I was supporting Luna and Neville and my two chooks on my 10 hours a week before, but it wasn't ideal. I only did it because the bunnies were sort of thrust upon me. But I have always made sure their needs come first. I haven't got the chooks insured (because Viv is an ex-battery hen and they would laugh at me, and even with Tilly, I think chickens come under 'exotics' or something ridiculous so the premiums were silly money) so I have always paid their vet bills and have gone without doing things plenty of times to look after them- their needs come first. I would be getting any new bunnies that I got insured which would help with costs.

I think if I wait until I find out where I stand with my new job, then it will be a month and a half and I think I will have more of a clear idea of what to do in my head then. I was filling out the insurance claim form this morning and it stirred up everything all over again. A week and a half is not long at all, but I think people are fed up with me still having moments of being sad so I feel like I should just be okay now. It's this whole attitude of 'it's just a rabbit', which I should be used to because people just cannot comprehend how upset I get when I lose a chicken. But they are all members of my family and I love them all equally.

Sorry for another lengthy post- I didn't mean to give half my life story!
 
Last edited:
Yep, I know where you're coming from with the "just a rabbit" and "aren't you over it yet?" I was even told by someone that seeing as I had Slipper, I should forget Dexy. This wasn't even a month later! The only place I can talk about him is on here, at least here we know how you're feeling and aren't going to tell you to "get over it". I don't think it matters, if you love something, you love it regardless of it being a person, bunny or even a fish! I've thought many times I'd happily swap a few people I know for Dexter.

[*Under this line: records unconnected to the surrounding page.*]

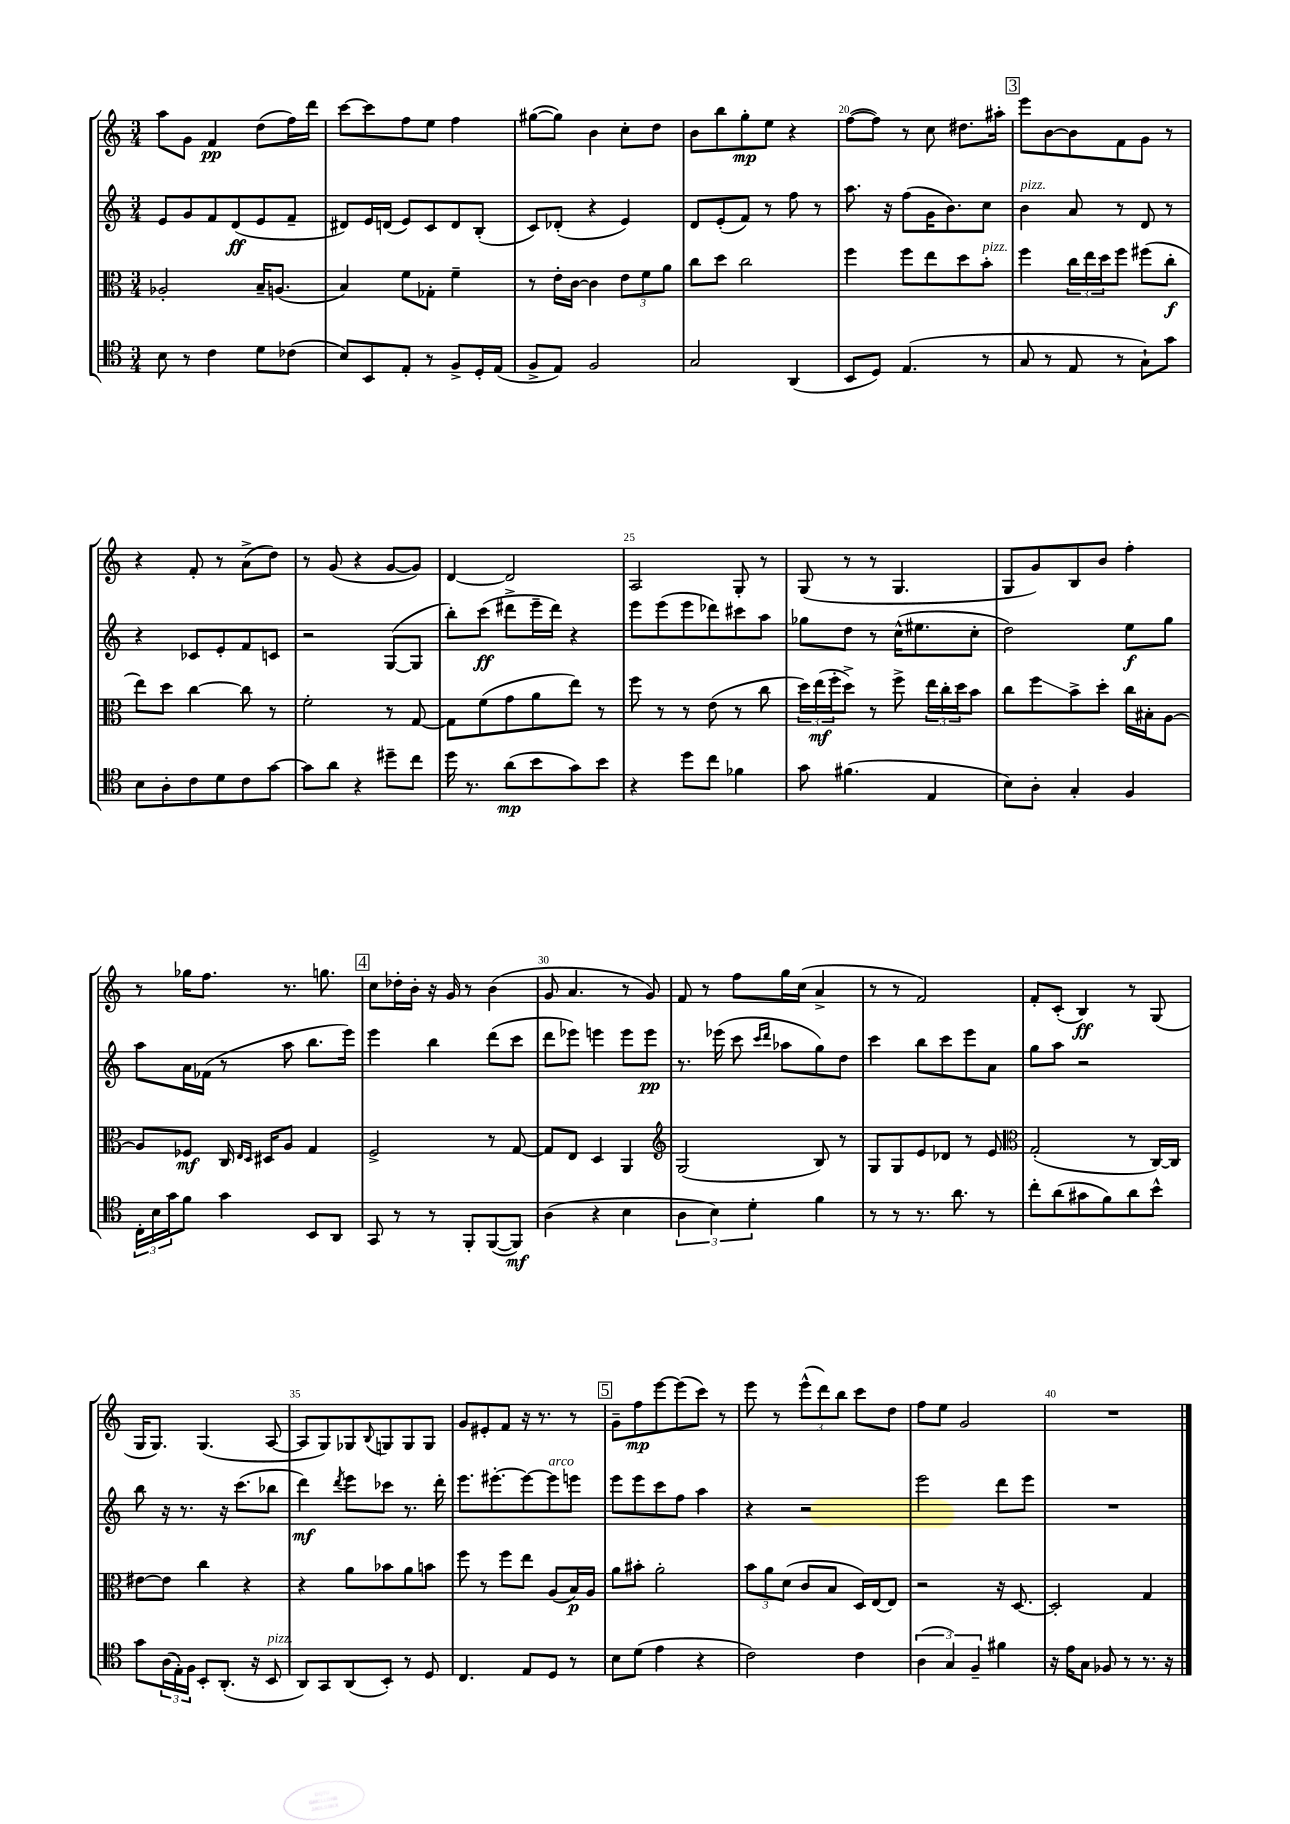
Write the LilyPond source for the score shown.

<<
\new StaffGroup <<
\new Staff = "s0" {
    \clef treble \key c \major \numericTimeSignature \time 3/4
    a''8 g'8 f'4\pp d''8( f''16) d'''16 |
    c'''8~ c'''8 f''8 e''8 f''4 |
    gis''8~( gis''8) b'4 c''8-. d''8 |
    b'8 b''8 g''8-.\mp e''8 r4 |
    f''8~( f''8) r8 c''8 dis''8. ais''16-. |
    \mark \markup { \box "3" } e'''8 b'8~ b'8 f'8 g'8 r8 |
    r4 f'8-. r8 a'8->( d''8) |
    r8 g'8( r4 g'8~ g'8) |
    d'4~ d'2 |
    a2 g8-. r8 |
    g8( r8 r8 g4. |
    g8 g'8) b8 b'8 f''4-. |
    r8 ges''16 f''8. r8. g''8. |
    \mark \markup { \box "4" } c''8 des''16-. b'16-. r16 g'16 r8 b'4( |
    g'8 a'4. r8 g'8) |
    f'8 r8 f''8 g''16 c''16( a'4-> |
    r8 r8 f'2) |
    f'8-. c'8-.( b4\ff) r8 g8( |
    g16 g8.) g4.( a8~ |
    a8 g8) ges8 \appoggiatura { b8 } g8 g8 g8 |
    g'8 eis'8-. f'8 r16 r8. r8 |
    \mark \markup { \box "5" } g'8-- f''8\mp e'''8~ e'''8( c'''8) r8 |
    e'''8 r8 \tuplet 3/2 { e'''8-^( d'''8) b''8 } c'''8 d''8 |
    f''8 e''8 g'2 |
    R2. \bar "|." |
}
\new Staff = "s1" {
    \clef treble \key c \major \numericTimeSignature \time 3/4
    e'8 g'8 f'8 d'8\ff( e'8 f'8-- |
    dis'8) e'16 d'16( e'8) c'8 d'8 b8-.( |
    c'8) des'8-.( r4 e'4) |
    d'8 e'8-.( f'8) r8 f''8 r8 |
    a''8. r16 f''8( g'16 b'8.) c''8 |
    \mark \markup { \box "3" } b'4^\markup { \italic "pizz." } a'8 r8 d'8 r8 |
    r4 ces'8 e'8-. f'8 c'8 |
    r2 g8~( g8 |
    b''8-.) c'''8\ff( dis'''8-> e'''16-- dis'''16) r4 |
    e'''8 e'''8( e'''8 des'''8) cis'''8 a''8 |
    ges''8 d''8 r8 c''16-^( eis''8. c''8-. |
    d''2) e''8\f g''8 |
    a''8 a'16 fes'16( r8 a''8 b''8. e'''16) |
    \mark \markup { \box "4" } e'''4 b''4 d'''8( c'''8 |
    d'''8 ees'''8) e'''4 e'''8 e'''8\pp |
    r8. ees'''16( c'''8 \grace { c'''16 d'''16 } aes''8 g''8) d''8 |
    c'''4 b''8 c'''8 e'''8 a'8 |
    g''8 a''8 r2 |
    b''8 r16 r8. r16 c'''8.( bes''8 |
    d'''4\mf) \acciaccatura { d'''8 } e'''8 ces'''8 r8. d'''16-. |
    e'''8. eis'''8.~-. eis'''8~ eis'''8^\markup { \italic "arco" } e'''8 |
    \mark \markup { \box "5" } e'''8 e'''8 c'''8 f''8 a''4 |
    r4 r2 |
    e'''2 d'''8 e'''8 |
    R2. \bar "|." |
}
\new Staff = "s2" {
    \clef alto \key c \major \numericTimeSignature \time 3/4
    aes2-. b16-- a8.( |
    b4) f'8 ges8-. f'4-- |
    r8 e'16-. c'16~ c'4 \tuplet 3/2 { e'8 f'8 a'8 } |
    c''8 d''8 c''2 |
    f''4 f''8 e''8 d''8 b'8-.^\markup { \italic "pizz." } |
    \mark \markup { \box "3" } f''4 \tuplet 3/2 { c''16 e''16 d''16 } f''8 fis''8( c''8-.\f |
    e''8) d''8 c''4~ c''8 r8 |
    f'2-. r8 g8~ |
    g8 f'8( g'8 a'8 e''8) r8 |
    f''8 r8 r8 e'8( r8 c''8 |
    \tuplet 3/2 { d''16) e''16\mf( f''16-. } d''8->) r8 f''8-> \tuplet 3/2 { e''16 c''16-. d''16 } b'8 |
    c''8 f''8\glissando b'8-> d''8-. c''16 bis16-. a8~ |
    a8 fes8\mf c16 \grace { e16 d16 } dis16 a8 g4 |
    \mark \markup { \box "4" } f2-> r8 g8~ |
    g8 e8 d4 a,4 |
    \clef treble g2( b8) r8 |
    g8 g8 e'8 des'8 r8 e'8 |
    \clef alto g2-.( r8 c16~) c16 |
    eis'8~ eis'8 c''4 r4 |
    r4 a'8 bes'8 a'8 b'8 |
    f''8 r8 f''8 e''8 a8( b16\p) a16 |
    \mark \markup { \box "5" } a'8 bis'8-. a'2-. |
    \tuplet 3/2 { b'8 a'8 d'8( } c'8 b8 d16) e16~ e8 |
    r2 r16 d8.~ |
    d2-. g4 \bar "|." |
}
\new Staff = "s3" {
    \clef tenor \key c \major \numericTimeSignature \time 3/4
    b8 r8 c'4 d'8 ces'8( |
    b8) b,8 e8-. r8 f8-> d16-. e16( |
    f8-> e8) f2 |
    g2 a,4( |
    b,8 d8) e4.( r8 |
    \mark \markup { \box "3" } g8 r8 e8 r8 g8-!) g'8 |
    b8 a8-. c'8 d'8 c'8 g'8~ |
    g'8 a'8 r4 dis''8-- c''8 |
    d''16 r8. a'8\mp( b'8 g'8) b'8 |
    r4 d''8 c''8 fes'4 |
    g'8 fis'4.( e4 |
    b8) a8-. g4-. f4 |
    \tuplet 3/2 { c16-. b16 g'16 } f'8 g'4 b,8 a,8 |
    \mark \markup { \box "4" } g,8 r8 r8 f,8-. f,8~( f,8\mf) |
    a4( r4 b4 |
    \tuplet 3/2 { a4 b4) d'4-. } f'4 |
    r8 r8 r8. a'8. r8 |
    c''8-. a'8( gis'8 f'8) a'8 b'8-^ |
    g'8 \tuplet 3/2 { a16( e16-.) f16 } b,8-. a,8.-.( r16 b,8^\markup { \italic "pizz." } |
    a,8) g,8 a,8( b,8-.) r8 d8 |
    c4. e8 d8 r8 |
    \mark \markup { \box "5" } b8 d'8( e'4 r4 |
    c'2) c'4 |
    \tuplet 3/2 { a4( g4) f4-- } fis'4 |
    r16 e'16 g8 fes8 r8 r8. r16 \bar "|." |
}
>>
>>
\layout { \context { \Score currentBarNumber = #16 \override BarNumber.break-visibility = ##(#f #t #t) barNumberVisibility = #(every-nth-bar-number-visible 5) } }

You sound like a lovely person who always puts her animals first and that's commendable in this day and age! When the time is right, any bunny will be lucky to be with you.
 
Yep, I know where you're coming from with the "just a rabbit" and "aren't you over it yet?" I was even told by someone that seeing as I had Slipper, I should forget Dexy. This wasn't even a month later! The only place I can talk about him is on here, at least here we know how you're feeling and aren't going to tell you to "get over it". I don't think it matters, if you love something, you love it regardless of it being a person, bunny or even a fish! I've thought many times I'd happily swap a few people I know for Dexter.

You sound like a lovely person who always puts her animals first and that's commendable in this day and age! When the time is right, any bunny will be lucky to be with you.

Thank you. It is nice to know that I'm not alone in all this. My flat mate at uni had fish that became my fish as she didn't look after them properly. When one of them died I got really upset and she laughed at me :( I always think that it doesn't matter what sort of animal it is, the point is that if you loved it and cared for it then you have every right to be upset.